Diante de um CPC em que o terceiro passa a integrar a ação na qualidade de parte, e estará, portanto, sujeito aos efeitos da coisa julgada, não se vislumbra uma saída constitucional para defender a restrição das matérias de defesa.

[1] Artigo produzido no âmbito do projeto de pesquisa Questões Contemporâneas do Contencioso Tributário do núcleo do mestrado profissional da FGV/Direito SP.

[4] YARSHELL, Flavio Luiz. Art. 133. In: CABRAL, Antonio do Passo; CRAMER, Ronaldo. Comentários ao Novo Código de Processo Civil. Rio de Janeiro: Forense, 2015.

Luiza Marques Vicente – Mestranda em Direito Tributário pela FGV/SP e advogada em São Paulo.  
Daniel Moisés Franco Pereira da Costa – Mestrando em Direito Tributário pela FGV/SP e advogado em São Paulo.

Quem deve ser citado no incidente de desconsideração da personalidade jurídica?

§ 2° Dispensa-se a instauração do incidente se a desconsideração da personalidade jurídica for requerida na petição inicial, hipótese em que será citado o sócio ou a pessoa jurídica.

Quem deve figurar no polo passivo da desconsideração da personalidade jurídica?

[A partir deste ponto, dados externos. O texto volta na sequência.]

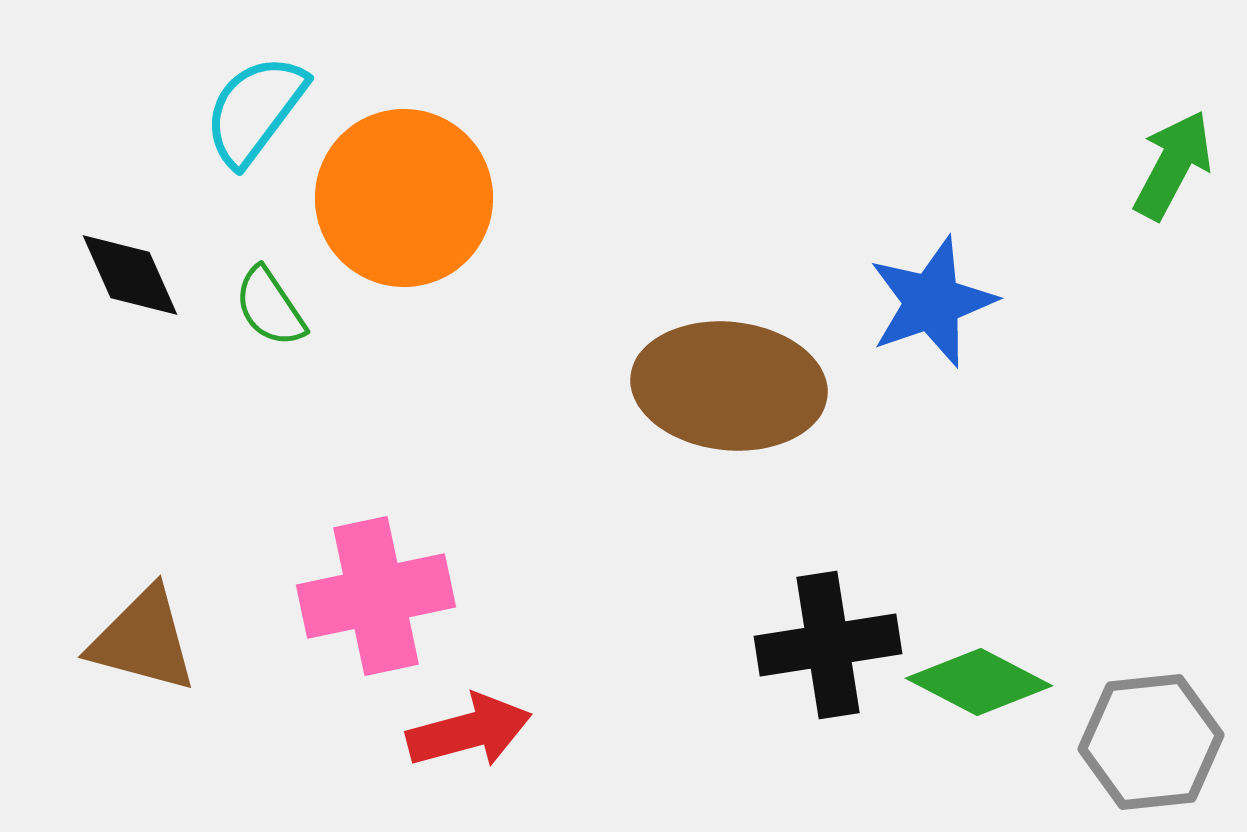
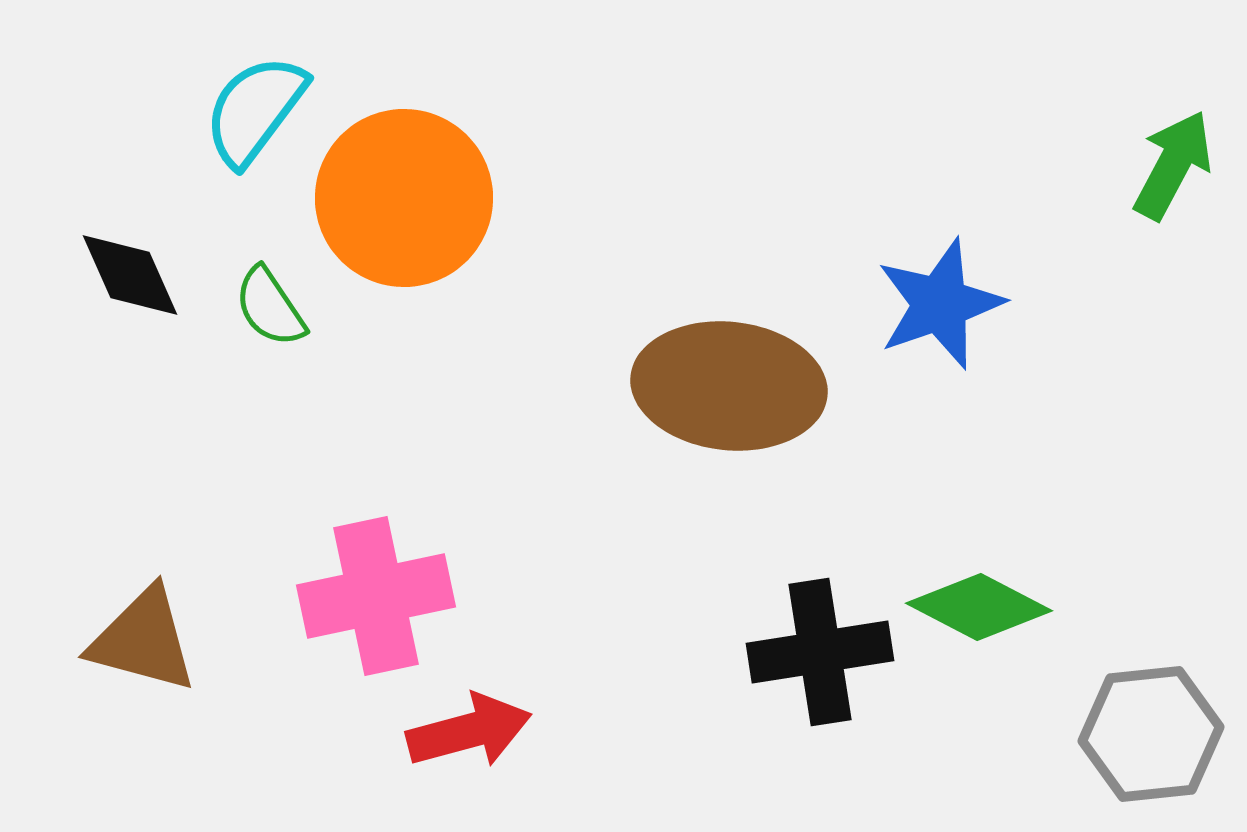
blue star: moved 8 px right, 2 px down
black cross: moved 8 px left, 7 px down
green diamond: moved 75 px up
gray hexagon: moved 8 px up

Existe ainda a previsão de ser requerida a desconsideração da personalidade na petição inicial, de forma que a parte autora deverá inserir no polo passivo tanto a pessoa jurídica, quanto o sócio a quem se buscar imputar o cumprimento da obrigação.

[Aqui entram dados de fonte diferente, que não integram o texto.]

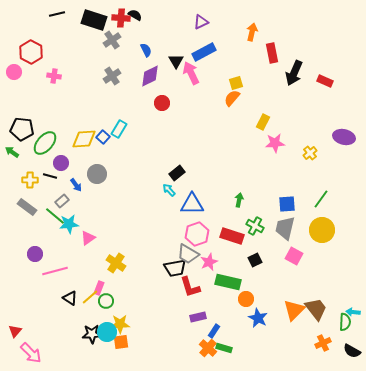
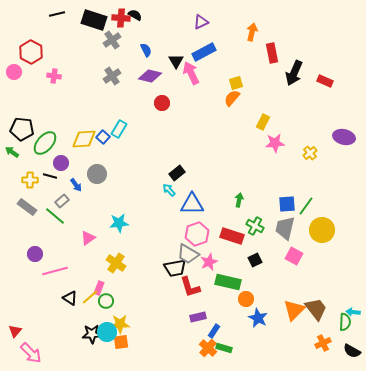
purple diamond at (150, 76): rotated 40 degrees clockwise
green line at (321, 199): moved 15 px left, 7 px down
cyan star at (69, 224): moved 50 px right, 1 px up
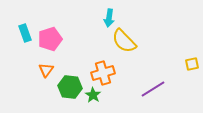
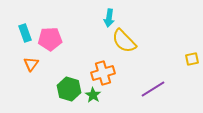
pink pentagon: rotated 15 degrees clockwise
yellow square: moved 5 px up
orange triangle: moved 15 px left, 6 px up
green hexagon: moved 1 px left, 2 px down; rotated 10 degrees clockwise
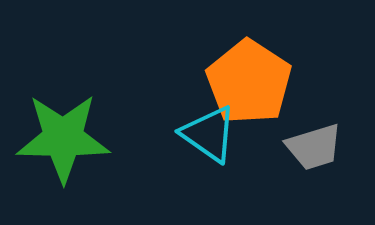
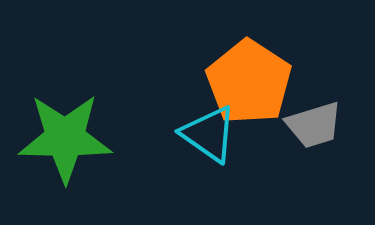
green star: moved 2 px right
gray trapezoid: moved 22 px up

Quem são as partes na desconsideração da personalidade jurídica?

A desconsideração da personalidade jurídica é um instituto importante no Direito. As pessoas que criam uma sociedade não respondem pelas obrigações desta, geralmente. Isso ocorre porque essa pessoa jurídica possui personalidade distinta da de seus fundadores. Em outras palavras, há uma separação patrimonial.

É necessário a citação pessoal de todos os sócios para que se possa desconsiderar a personalidade?

Segundo a jurisprudência do STJ, a desconsideração da personalidade jurídica, como incidente processual, pode ser decretada sem a prévia citação dos sócios atingidos, aos quais se garante o exercício postergado ou diferido do contraditório e da ampla defesa.